Agnes Lunn’s Norwegian Landscape
The Hirschsprung Collection has acquired a landscape painting by the sculptor and painter Agnes Lunn (1850–1941), an artist whom the museum has long wished to include in its collection. With Fir Trees near Sandefjord, Norway, we can add another important artist to the story of nineteenth-century Danish art.
Agnes Lunn: Fir Trees near Sandefjord, Norway, 1893. The Hirschsprung Collection.
Agnes Lunn belonged to the generation of women artists explored by the museum in the exhibition and research project Women visualising the modern. Danish art 1880-1910
in 2024–2025. These pioneering artists worked professionally across a wide range of genres, despite having more limited access to education and exhibition opportunities than their male colleagues.

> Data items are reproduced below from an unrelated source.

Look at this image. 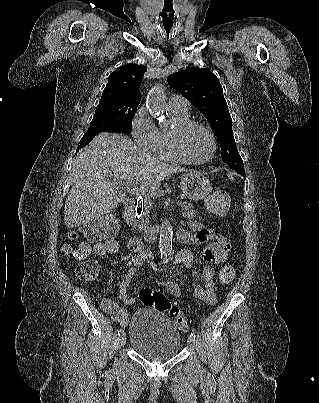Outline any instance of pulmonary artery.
Here are the masks:
<instances>
[{
	"label": "pulmonary artery",
	"mask_w": 319,
	"mask_h": 403,
	"mask_svg": "<svg viewBox=\"0 0 319 403\" xmlns=\"http://www.w3.org/2000/svg\"><path fill=\"white\" fill-rule=\"evenodd\" d=\"M168 108L188 112L190 105L186 98L179 95H173L169 99Z\"/></svg>",
	"instance_id": "e3ab8cb5"
}]
</instances>
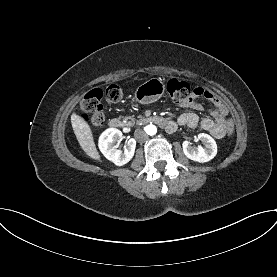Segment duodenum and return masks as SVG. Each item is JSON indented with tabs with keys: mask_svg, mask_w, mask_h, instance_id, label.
<instances>
[{
	"mask_svg": "<svg viewBox=\"0 0 277 277\" xmlns=\"http://www.w3.org/2000/svg\"><path fill=\"white\" fill-rule=\"evenodd\" d=\"M145 121L159 125L160 127L164 128L168 133L174 132L177 128V124L175 122L168 121L167 119L157 115L149 116L145 118ZM109 126L111 128L120 129L125 126V122L121 118L115 117L109 121Z\"/></svg>",
	"mask_w": 277,
	"mask_h": 277,
	"instance_id": "410a0bca",
	"label": "duodenum"
}]
</instances>
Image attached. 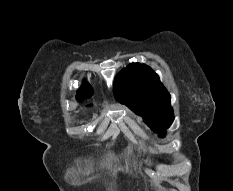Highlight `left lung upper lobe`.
I'll use <instances>...</instances> for the list:
<instances>
[{
  "instance_id": "left-lung-upper-lobe-1",
  "label": "left lung upper lobe",
  "mask_w": 233,
  "mask_h": 191,
  "mask_svg": "<svg viewBox=\"0 0 233 191\" xmlns=\"http://www.w3.org/2000/svg\"><path fill=\"white\" fill-rule=\"evenodd\" d=\"M114 95L142 116L154 132L164 133L173 122L170 94L158 75L145 64L132 63L121 70L115 77Z\"/></svg>"
}]
</instances>
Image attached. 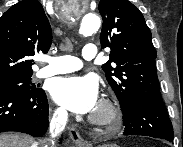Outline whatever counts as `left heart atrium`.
<instances>
[{
	"label": "left heart atrium",
	"instance_id": "left-heart-atrium-1",
	"mask_svg": "<svg viewBox=\"0 0 183 147\" xmlns=\"http://www.w3.org/2000/svg\"><path fill=\"white\" fill-rule=\"evenodd\" d=\"M50 92L56 103L76 113L94 111L98 105V84L92 77L57 78Z\"/></svg>",
	"mask_w": 183,
	"mask_h": 147
}]
</instances>
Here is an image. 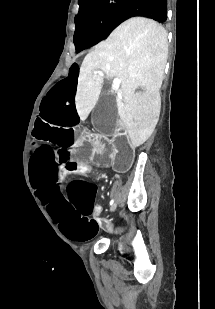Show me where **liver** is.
<instances>
[{
  "mask_svg": "<svg viewBox=\"0 0 215 309\" xmlns=\"http://www.w3.org/2000/svg\"><path fill=\"white\" fill-rule=\"evenodd\" d=\"M167 52V32L156 20L132 16L119 24L86 54L80 66L75 104L81 120H86L99 98L101 76L94 70H102L106 76L121 80L116 102L131 148L143 144L160 114L154 98L161 88ZM139 86L151 94L149 106H144L142 92H135Z\"/></svg>",
  "mask_w": 215,
  "mask_h": 309,
  "instance_id": "liver-1",
  "label": "liver"
}]
</instances>
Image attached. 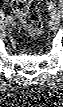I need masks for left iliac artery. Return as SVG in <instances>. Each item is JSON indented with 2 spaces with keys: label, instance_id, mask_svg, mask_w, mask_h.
Returning a JSON list of instances; mask_svg holds the SVG:
<instances>
[{
  "label": "left iliac artery",
  "instance_id": "obj_1",
  "mask_svg": "<svg viewBox=\"0 0 63 107\" xmlns=\"http://www.w3.org/2000/svg\"><path fill=\"white\" fill-rule=\"evenodd\" d=\"M54 6H55L54 3H52V2L49 3V8H50V9H54Z\"/></svg>",
  "mask_w": 63,
  "mask_h": 107
}]
</instances>
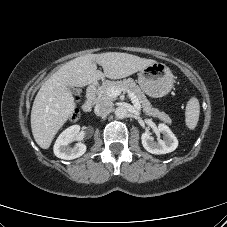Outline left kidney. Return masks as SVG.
Segmentation results:
<instances>
[{"label":"left kidney","instance_id":"5707ae66","mask_svg":"<svg viewBox=\"0 0 227 227\" xmlns=\"http://www.w3.org/2000/svg\"><path fill=\"white\" fill-rule=\"evenodd\" d=\"M158 130L163 134V140L158 139L155 141L148 132L142 134L141 140L145 150H147L149 153L157 155L174 151L178 146V140L170 128L165 124H159Z\"/></svg>","mask_w":227,"mask_h":227}]
</instances>
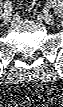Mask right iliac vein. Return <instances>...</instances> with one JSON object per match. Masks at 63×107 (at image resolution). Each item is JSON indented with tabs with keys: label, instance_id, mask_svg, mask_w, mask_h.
Returning <instances> with one entry per match:
<instances>
[{
	"label": "right iliac vein",
	"instance_id": "obj_1",
	"mask_svg": "<svg viewBox=\"0 0 63 107\" xmlns=\"http://www.w3.org/2000/svg\"><path fill=\"white\" fill-rule=\"evenodd\" d=\"M10 22H11V17H10V15H8V14L4 15V16H3V23H4L5 25H8Z\"/></svg>",
	"mask_w": 63,
	"mask_h": 107
}]
</instances>
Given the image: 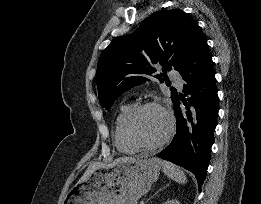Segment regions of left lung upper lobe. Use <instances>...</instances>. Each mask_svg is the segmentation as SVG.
Returning a JSON list of instances; mask_svg holds the SVG:
<instances>
[{
	"instance_id": "left-lung-upper-lobe-1",
	"label": "left lung upper lobe",
	"mask_w": 261,
	"mask_h": 204,
	"mask_svg": "<svg viewBox=\"0 0 261 204\" xmlns=\"http://www.w3.org/2000/svg\"><path fill=\"white\" fill-rule=\"evenodd\" d=\"M198 23L180 9L164 10L149 16L132 34L113 41L102 52L97 67L99 102L109 110L114 101L128 89L153 76L155 65L166 70L180 71ZM172 101L177 92L171 87Z\"/></svg>"
}]
</instances>
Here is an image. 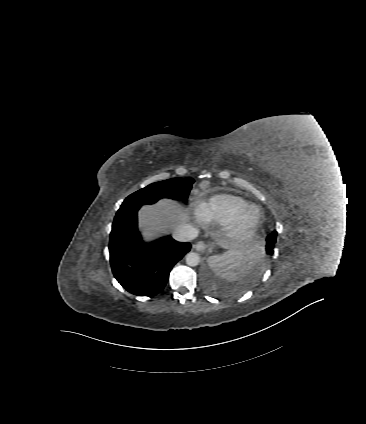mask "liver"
<instances>
[{"label": "liver", "instance_id": "6515ba94", "mask_svg": "<svg viewBox=\"0 0 366 424\" xmlns=\"http://www.w3.org/2000/svg\"><path fill=\"white\" fill-rule=\"evenodd\" d=\"M189 219L188 212L169 199H163L153 206H145L139 213V221L144 230V238L149 241L166 231L174 232L175 229L186 224ZM241 240L244 242H235L231 247H243L244 244L247 246L251 242L248 237Z\"/></svg>", "mask_w": 366, "mask_h": 424}]
</instances>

Today, Lunn is represented by only a small number of paintings in Danish museums, and her work is rarely exhibited. Like many artists of her time, she travelled abroad in search of new subjects and impressions. Fir Trees near Sandefjord, Norway was painted during a stay in Norway in 1893 and presents her as a travelling artist with a keen eye for the landscape. Women painted landscapes alongside their male colleagues, yet many of their works have since been overlooked. For a long time, landscape painting was regarded as a predominantly male domain, and this has influenced the way art history was later written and presented.
In Fir Trees near Sandefjord, Norway, the fir trees rise dark and distinct within the landscape. The atmospheric painting remains in its original frame and will become a natural addition to the museum’s extensive collection of nineteenth-century landscape art. Here, it can take its place alongside the period’s other landscapes and help broaden the story of who shaped Danish art history.